Exercise inputs below:
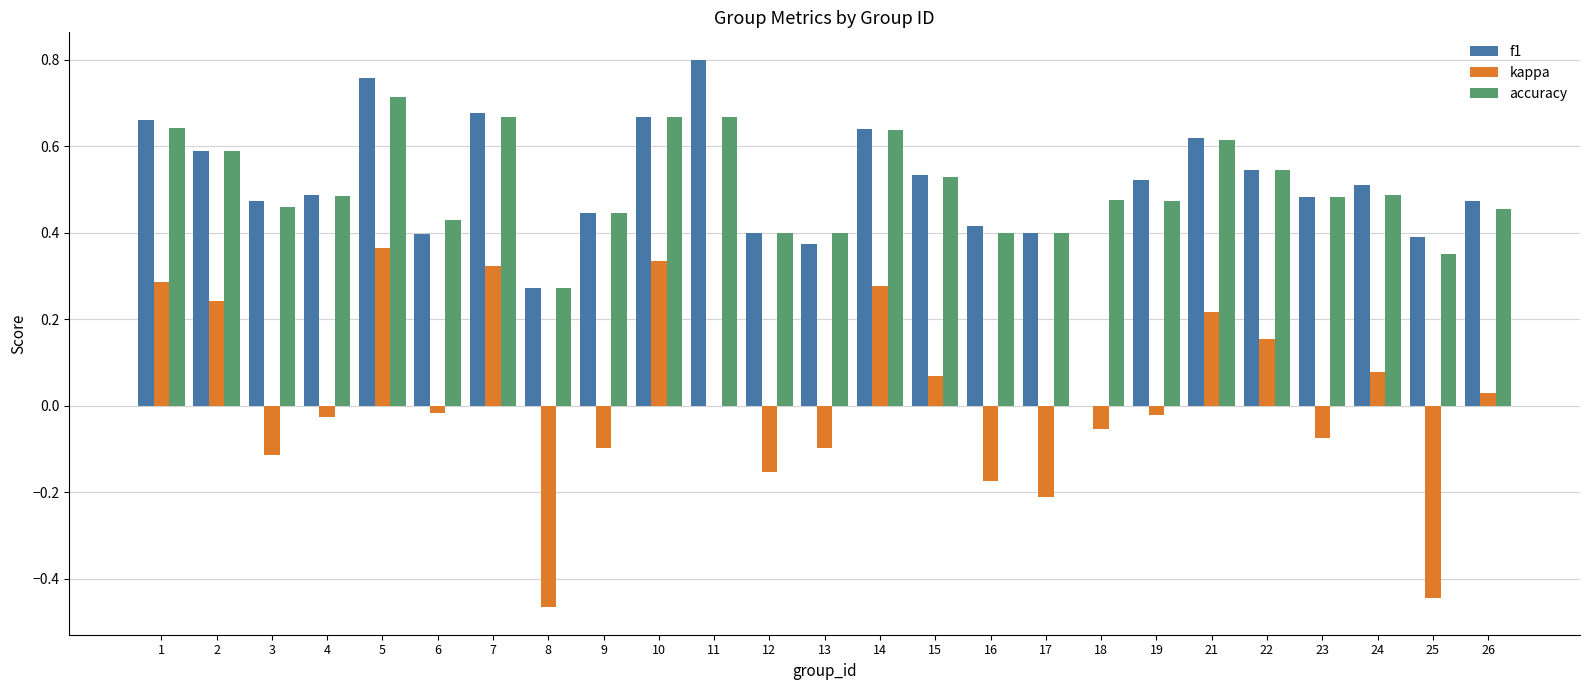

Is the value of accuracy at 10 greater than the value of kappa at 22?

Yes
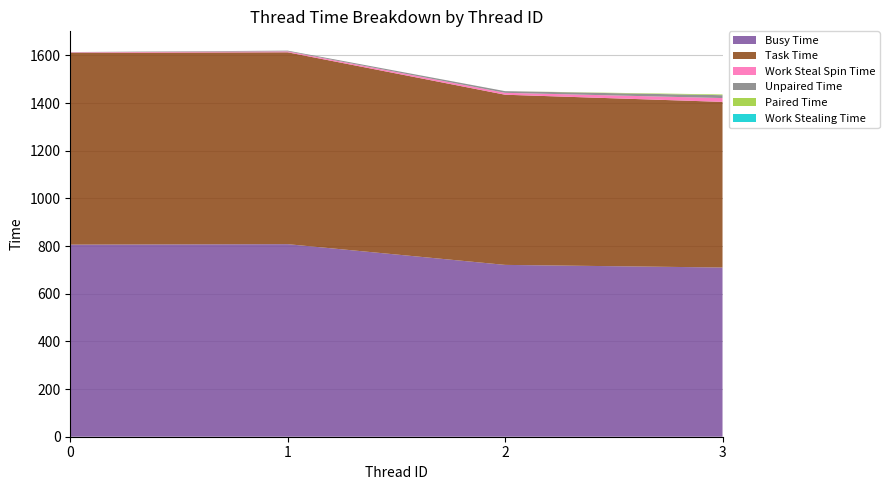

Reading left to right, what are all the values shown in this chart?

Busy Time: 806	808	721	710
Task Time: 805	805	714	695
Work Steal Spin Time: 2	4	8	16
Unpaired Time: 1	3	7	12
Paired Time: 0	0	0	3
Work Stealing Time: 0	0	0	0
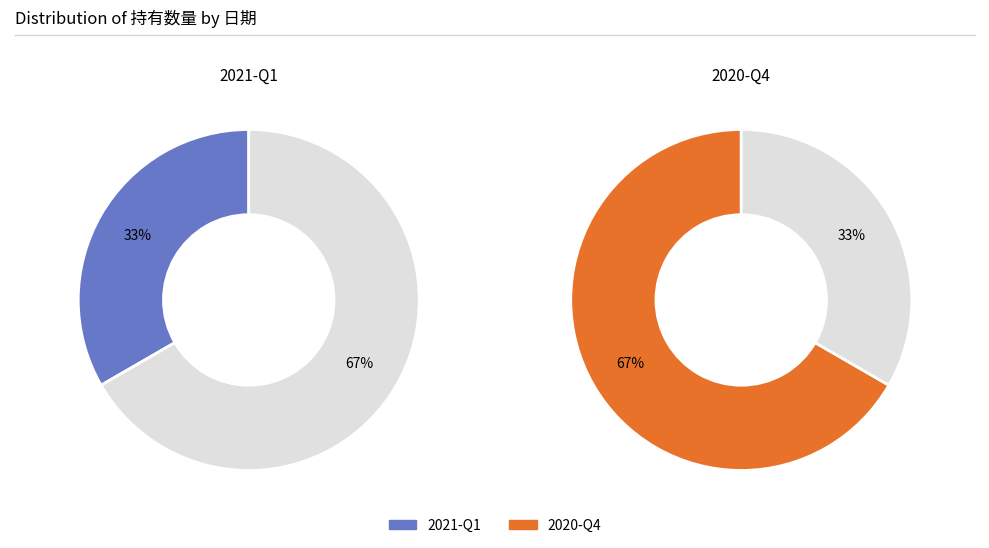

What is the majority slice?

2020-Q4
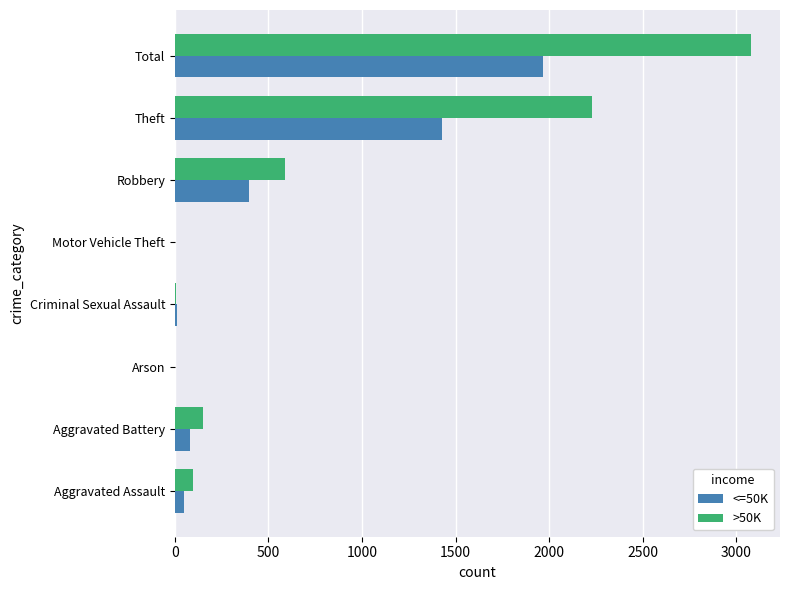

The <=50K series shows 395 at Robbery. True or false?

True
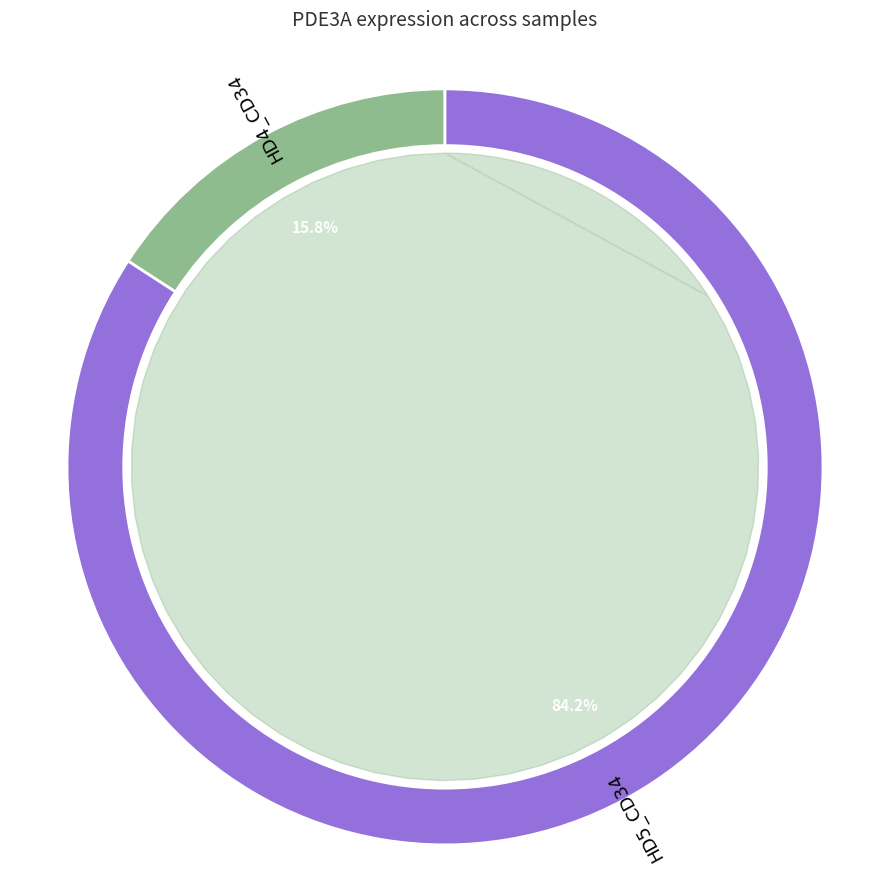

True or false: HD5_CD34 accounts for 78% of the total.

False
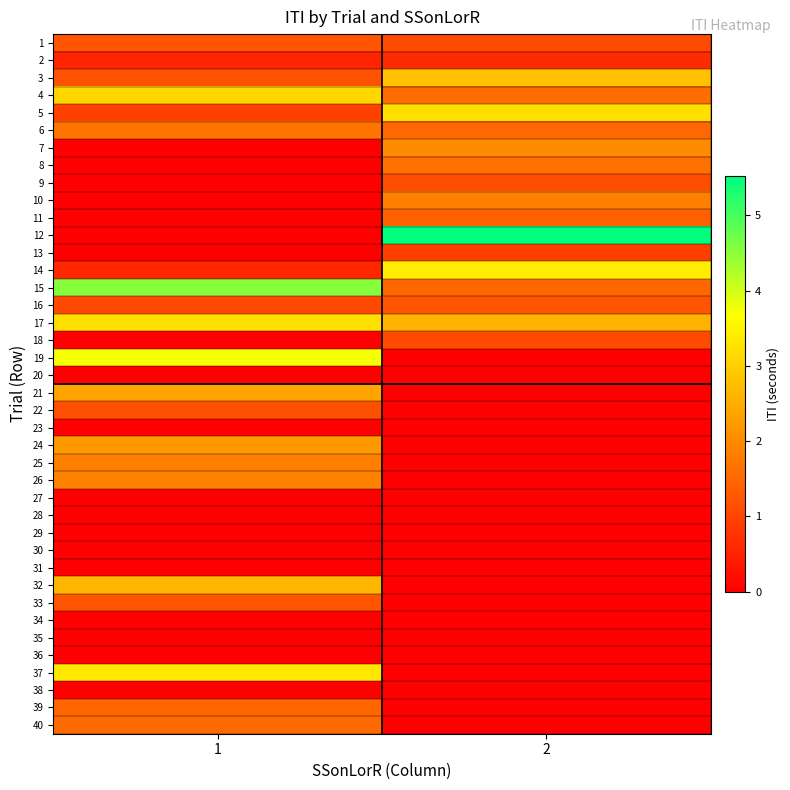

Which series has the widest spread of values?

12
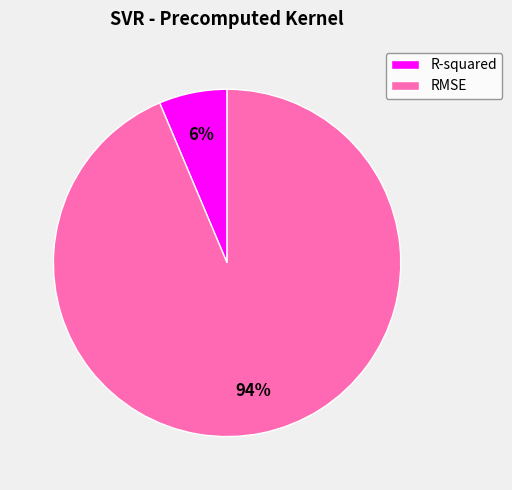

Is RMSE the majority of the pie?

Yes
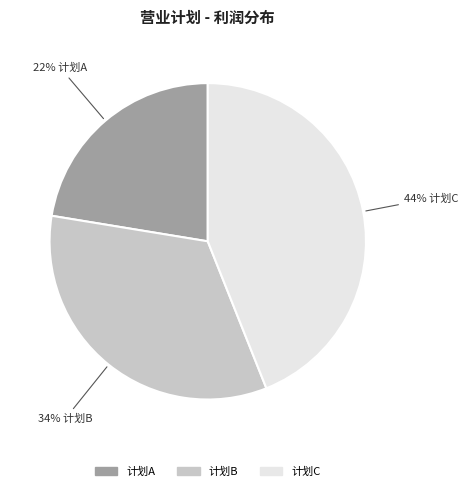

What is the ratio of the value at 计划C to the value at 计划A?

2.0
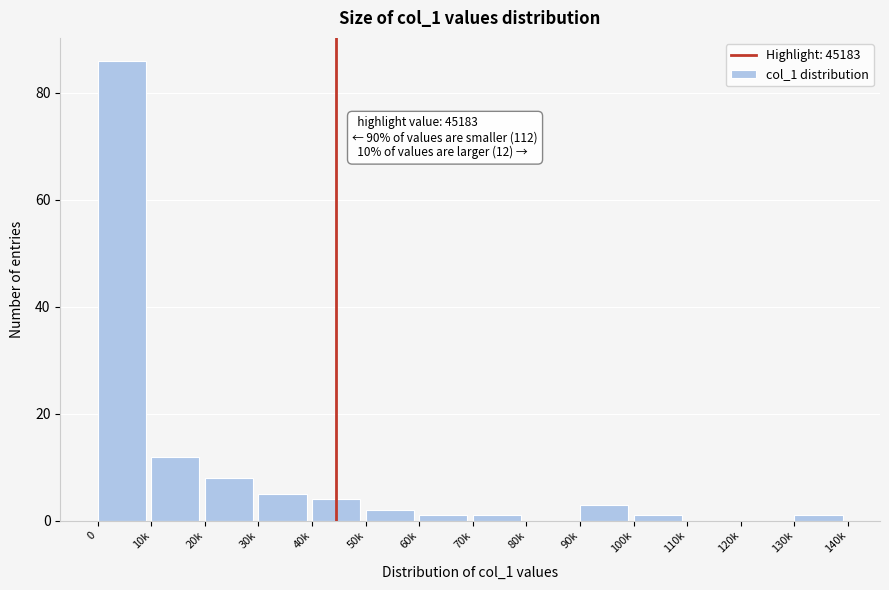

Reading right to left, transcribe all the data shown in this chart.

130k=1	120k=0	110k=0	100k=1	90k=3	80k=0	70k=1	60k=1	50k=2	40k=4	30k=5	20k=8	10k=12	0=86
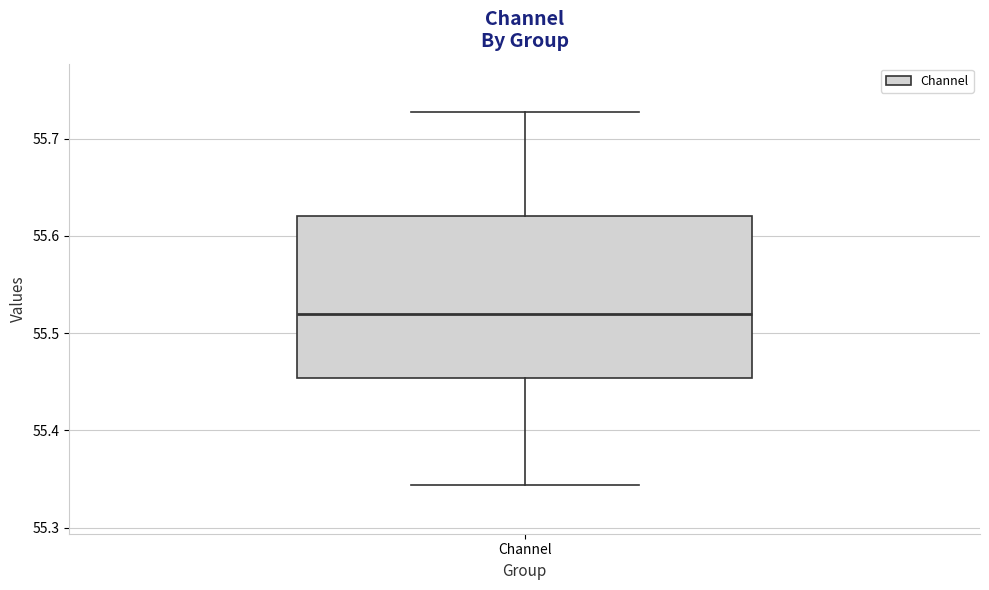

Where is the upper edge of the box for Channel on the y-axis? The values are not printed on the chart, so give them approximately, as read against the axis.

55.62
End of Exercise inputs.
How to complete this task :: Copy every entry above word for word, leaving out the pictures.

Reply to the task ::
Is the value of accuracy at 10 greater than the value of kappa at 22?

Yes

Reading left to right, what are all the values shown in this chart?

Busy Time: 806	808	721	710
Task Time: 805	805	714	695
Work Steal Spin Time: 2	4	8	16
Unpaired Time: 1	3	7	12
Paired Time: 0	0	0	3
Work Stealing Time: 0	0	0	0

What is the majority slice?

2020-Q4

The <=50K series shows 395 at Robbery. True or false?

True

True or false: HD5_CD34 accounts for 78% of the total.

False

Which series has the widest spread of values?

12

Is RMSE the majority of the pie?

Yes

What is the ratio of the value at 计划C to the value at 计划A?

2.0

Reading right to left, transcribe all the data shown in this chart.

130k=1	120k=0	110k=0	100k=1	90k=3	80k=0	70k=1	60k=1	50k=2	40k=4	30k=5	20k=8	10k=12	0=86

Where is the upper edge of the box for Channel on the y-axis? The values are not printed on the chart, so give them approximately, as read against the axis.

55.62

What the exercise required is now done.